[[ EXERCISE DATA, beginning ]]

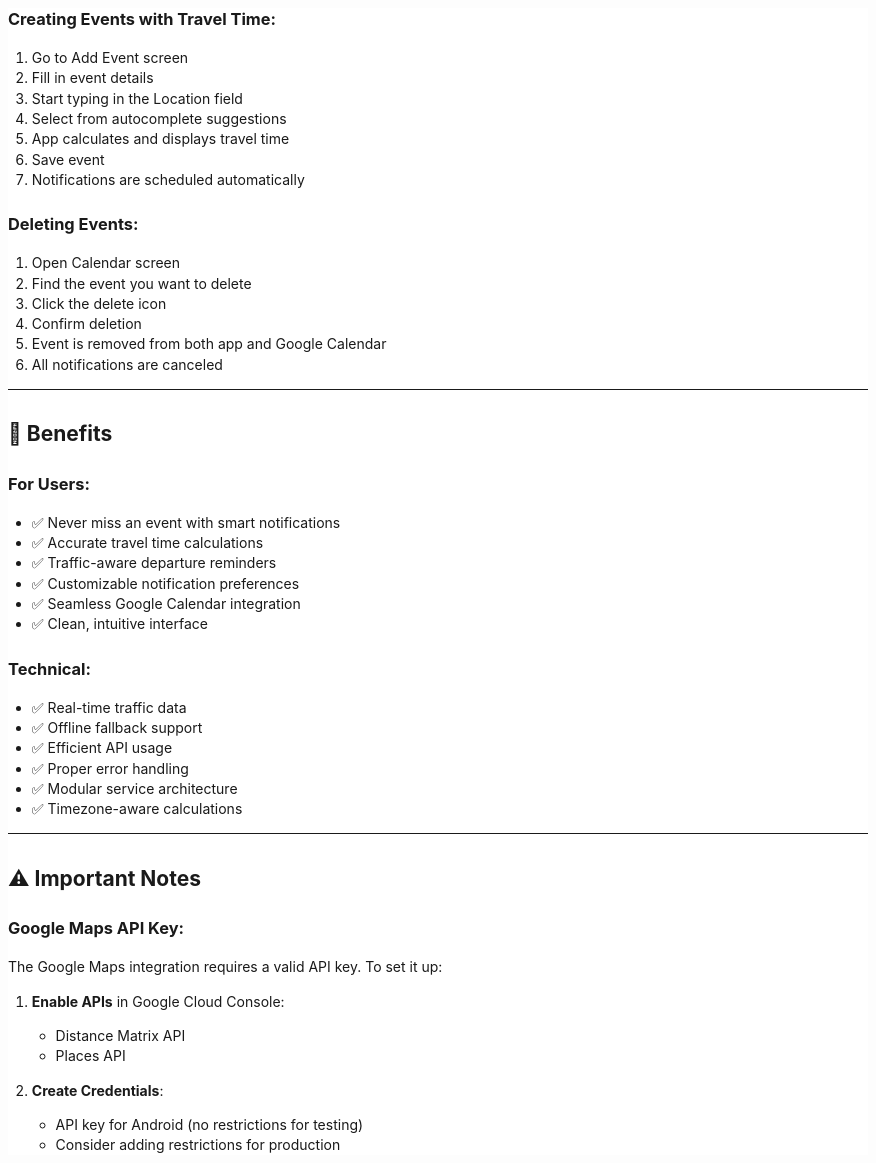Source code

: ### **Creating Events with Travel Time:**
1. Go to Add Event screen
2. Fill in event details
3. Start typing in the Location field
4. Select from autocomplete suggestions
5. App calculates and displays travel time
6. Save event
7. Notifications are scheduled automatically

### **Deleting Events:**
1. Open Calendar screen
2. Find the event you want to delete
3. Click the delete icon
4. Confirm deletion
5. Event is removed from both app and Google Calendar
6. All notifications are canceled

---

## 🎯 Benefits

### **For Users:**
- ✅ Never miss an event with smart notifications
- ✅ Accurate travel time calculations
- ✅ Traffic-aware departure reminders
- ✅ Customizable notification preferences
- ✅ Seamless Google Calendar integration
- ✅ Clean, intuitive interface

### **Technical:**
- ✅ Real-time traffic data
- ✅ Offline fallback support
- ✅ Efficient API usage
- ✅ Proper error handling
- ✅ Modular service architecture
- ✅ Timezone-aware calculations

---

## ⚠️ Important Notes

### **Google Maps API Key:**
The Google Maps integration requires a valid API key. To set it up:

1. **Enable APIs** in Google Cloud Console:
   - Distance Matrix API
   - Places API

2. **Create Credentials**:
   - API key for Android (no restrictions for testing)
   - Consider adding restrictions for production
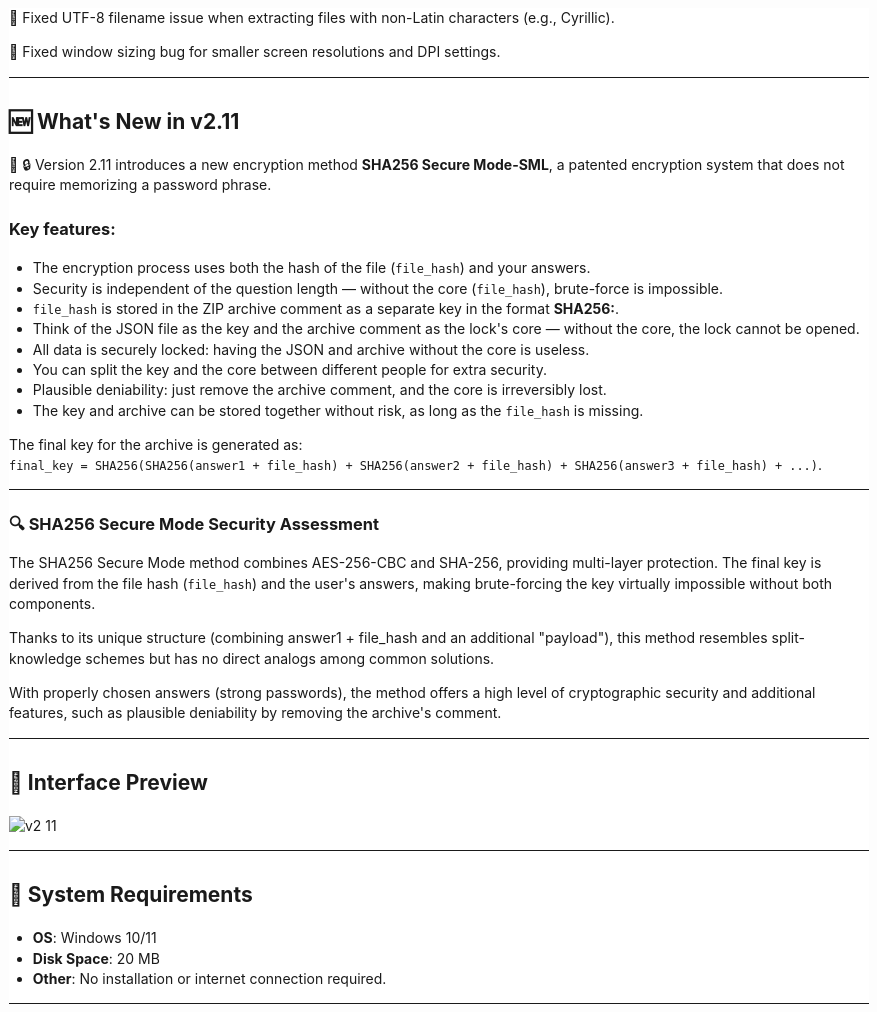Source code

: 🧩 Fixed UTF-8 filename issue when extracting files with non-Latin characters (e.g., Cyrillic).

📐 Fixed window sizing bug for smaller screen resolutions and DPI settings.

---

## 🆕 What's New in v2.11

🦾 🔒 Version 2.11 introduces a new encryption method **SHA256 Secure Mode-SML**, a patented encryption system that does not require memorizing a password phrase.

### Key features:
- The encryption process uses both the hash of the file (`file_hash`) and your answers.
- Security is independent of the question length — without the core (`file_hash`), brute-force is impossible.
- `file_hash` is stored in the ZIP archive comment as a separate key in the format **SHA256:<hash>**.
- Think of the JSON file as the key and the archive comment as the lock's core — without the core, the lock cannot be opened.
- All data is securely locked: having the JSON and archive without the core is useless.
- You can split the key and the core between different people for extra security.
- Plausible deniability: just remove the archive comment, and the core is irreversibly lost.
- The key and archive can be stored together without risk, as long as the `file_hash` is missing.

The final key for the archive is generated as:  
`final_key = SHA256(SHA256(answer1 + file_hash) + SHA256(answer2 + file_hash) + SHA256(answer3 + file_hash) + ...)`.

---

### 🔍 SHA256 Secure Mode Security Assessment
The SHA256 Secure Mode method combines AES-256-CBC and SHA-256, providing multi-layer protection. The final key is derived from the file hash (`file_hash`) and the user's answers, making brute-forcing the key virtually impossible without both components.

Thanks to its unique structure (combining answer1 + file_hash and an additional "payload"), this method resembles split-knowledge schemes but has no direct analogs among common solutions.

With properly chosen answers (strong passwords), the method offers a high level of cryptographic security and additional features, such as plausible deniability by removing the archive's comment.

---

## 📸 Interface Preview
<img width="350" height="300" alt="v2 11" src="https://github.com/user-attachments/assets/16023cf3-392c-49f9-ab2f-aa91ad54b3ec" />


---

## 🔧 System Requirements

- **OS**: Windows 10/11  
- **Disk Space**: 20 MB  
- **Other**: No installation or internet connection required.

---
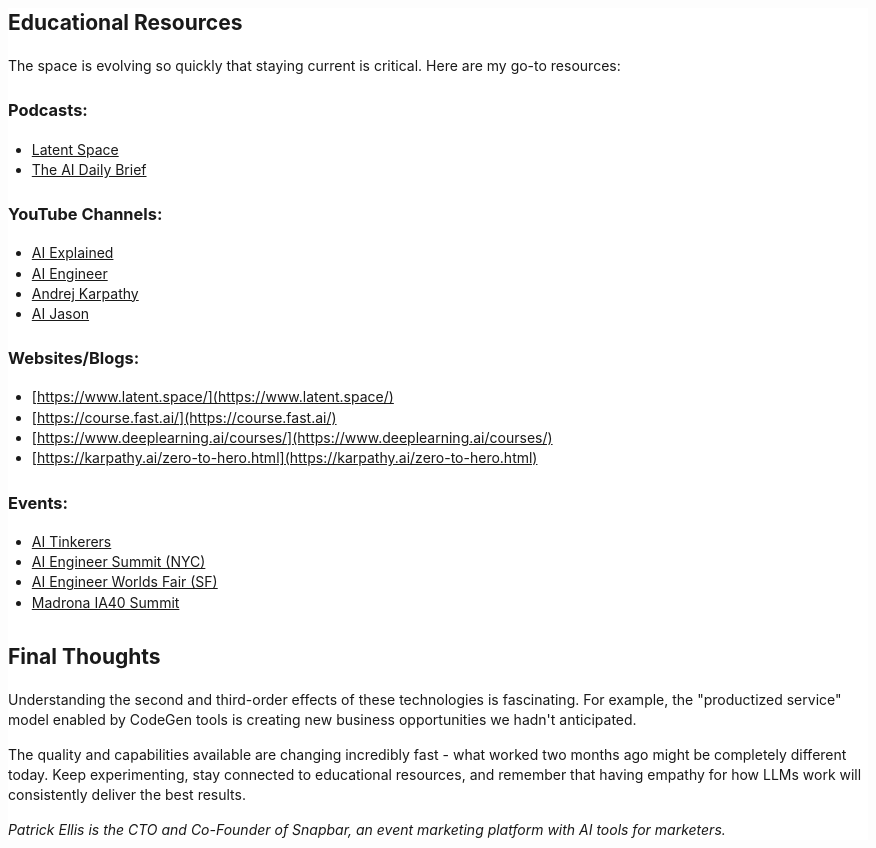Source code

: ## Educational Resources

The space is evolving so quickly that staying current is critical. Here are my go-to resources:

### Podcasts:

- [Latent Space](https://www.latent.space/podcast)
- [The AI Daily Brief](https://podcasts.apple.com/us/podcast/the-ai-daily-brief-formerly-the-ai-breakdown/id1680633614)

### YouTube Channels:

- [AI Explained](https://www.youtube.com/@aiexplained-official)
- [AI Engineer](https://www.youtube.com/@aiDotEngineer)
- [Andrej Karpathy](https://www.youtube.com/@AndrejKarpathy)
- [AI Jason](https://www.youtube.com/@AIJasonZ)

### Websites/Blogs:

- [https://www.latent.space/](https://www.latent.space/)
- [https://course.fast.ai/](https://course.fast.ai/)
- [https://www.deeplearning.ai/courses/](https://www.deeplearning.ai/courses/)
- [https://karpathy.ai/zero-to-hero.html](https://karpathy.ai/zero-to-hero.html)

### Events:

- [AI Tinkerers](https://seattle.aitinkerers.org/)
- [AI Engineer Summit (NYC)](https://www.ai.engineer/summit/2025)
- [AI Engineer Worlds Fair (SF)](https://ti.to/software-3/ai-engineer-worlds-fair-2025)
- [Madrona IA40 Summit](https://www.ia40.com/summit)

## Final Thoughts

Understanding the second and third-order effects of these technologies is fascinating. For example, the "productized service" model enabled by CodeGen tools is creating new business opportunities we hadn't anticipated.

The quality and capabilities available are changing incredibly fast - what worked two months ago might be completely different today. Keep experimenting, stay connected to educational resources, and remember that having empathy for how LLMs work will consistently deliver the best results.

_Patrick Ellis is the CTO and Co-Founder of Snapbar, an event marketing platform with AI tools for marketers._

[[ EXERCISE DATA, end ]]

● **YOUR INSTRUCTIONS**
Reproduce the text of all the entries above word for word, leaving out the pictures.

● **WRITTEN SOLUTION**
Source code

: ### **Creating Events with Travel Time:**
1. Go to Add Event screen
2. Fill in event details
3. Start typing in the Location field
4. Select from autocomplete suggestions
5. App calculates and displays travel time
6. Save event
7. Notifications are scheduled automatically

### **Deleting Events:**
1. Open Calendar screen
2. Find the event you want to delete
3. Click the delete icon
4. Confirm deletion
5. Event is removed from both app and Google Calendar
6. All notifications are canceled

---

## 🎯 Benefits

### **For Users:**
- ✅ Never miss an event with smart notifications
- ✅ Accurate travel time calculations
- ✅ Traffic-aware departure reminders
- ✅ Customizable notification preferences
- ✅ Seamless Google Calendar integration
- ✅ Clean, intuitive interface

### **Technical:**
- ✅ Real-time traffic data
- ✅ Offline fallback support
- ✅ Efficient API usage
- ✅ Proper error handling
- ✅ Modular service architecture
- ✅ Timezone-aware calculations

---

## ⚠️ Important Notes

### **Google Maps API Key:**
The Google Maps integration requires a valid API key. To set it up:

1. **Enable APIs** in Google Cloud Console:
   - Distance Matrix API
   - Places API

2. **Create Credentials**:
   - API key for Android (no restrictions for testing)
   - Consider adding restrictions for production
Source code

: 🧩 Fixed UTF-8 filename issue when extracting files with non-Latin characters (e.g., Cyrillic).

📐 Fixed window sizing bug for smaller screen resolutions and DPI settings.

---

## 🆕 What's New in v2.11

🦾 🔒 Version 2.11 introduces a new encryption method **SHA256 Secure Mode-SML**, a patented encryption system that does not require memorizing a password phrase.

### Key features:
- The encryption process uses both the hash of the file (`file_hash`) and your answers.
- Security is independent of the question length — without the core (`file_hash`), brute-force is impossible.
- `file_hash` is stored in the ZIP archive comment as a separate key in the format **SHA256:<hash>**.
- Think of the JSON file as the key and the archive comment as the lock's core — without the core, the lock cannot be opened.
- All data is securely locked: having the JSON and archive without the core is useless.
- You can split the key and the core between different people for extra security.
- Plausible deniability: just remove the archive comment, and the core is irreversibly lost.
- The key and archive can be stored together without risk, as long as the `file_hash` is missing.

The final key for the archive is generated as:  
`final_key = SHA256(SHA256(answer1 + file_hash) + SHA256(answer2 + file_hash) + SHA256(answer3 + file_hash) + ...)`.

---

### 🔍 SHA256 Secure Mode Security Assessment
The SHA256 Secure Mode method combines AES-256-CBC and SHA-256, providing multi-layer protection. The final key is derived from the file hash (`file_hash`) and the user's answers, making brute-forcing the key virtually impossible without both components.

Thanks to its unique structure (combining answer1 + file_hash and an additional "payload"), this method resembles split-knowledge schemes but has no direct analogs among common solutions.

With properly chosen answers (strong passwords), the method offers a high level of cryptographic security and additional features, such as plausible deniability by removing the archive's comment.

---

## 📸 Interface Preview
<img width="350" height="300" alt="v2 11" src="https://github.com/user-attachments/assets/16023cf3-392c-49f9-ab2f-aa91ad54b3ec" />


---

## 🔧 System Requirements

- **OS**: Windows 10/11  
- **Disk Space**: 20 MB  
- **Other**: No installation or internet connection required.

---
Source code

: ## Educational Resources

The space is evolving so quickly that staying current is critical. Here are my go-to resources:

### Podcasts:

- [Latent Space](https://www.latent.space/podcast)
- [The AI Daily Brief](https://podcasts.apple.com/us/podcast/the-ai-daily-brief-formerly-the-ai-breakdown/id1680633614)

### YouTube Channels:

- [AI Explained](https://www.youtube.com/@aiexplained-official)
- [AI Engineer](https://www.youtube.com/@aiDotEngineer)
- [Andrej Karpathy](https://www.youtube.com/@AndrejKarpathy)
- [AI Jason](https://www.youtube.com/@AIJasonZ)

### Websites/Blogs:

- [https://www.latent.space/](https://www.latent.space/)
- [https://course.fast.ai/](https://course.fast.ai/)
- [https://www.deeplearning.ai/courses/](https://www.deeplearning.ai/courses/)
- [https://karpathy.ai/zero-to-hero.html](https://karpathy.ai/zero-to-hero.html)

### Events:

- [AI Tinkerers](https://seattle.aitinkerers.org/)
- [AI Engineer Summit (NYC)](https://www.ai.engineer/summit/2025)
- [AI Engineer Worlds Fair (SF)](https://ti.to/software-3/ai-engineer-worlds-fair-2025)
- [Madrona IA40 Summit](https://www.ia40.com/summit)

## Final Thoughts

Understanding the second and third-order effects of these technologies is fascinating. For example, the "productized service" model enabled by CodeGen tools is creating new business opportunities we hadn't anticipated.

The quality and capabilities available are changing incredibly fast - what worked two months ago might be completely different today. Keep experimenting, stay connected to educational resources, and remember that having empathy for how LLMs work will consistently deliver the best results.

_Patrick Ellis is the CTO and Co-Founder of Snapbar, an event marketing platform with AI tools for marketers._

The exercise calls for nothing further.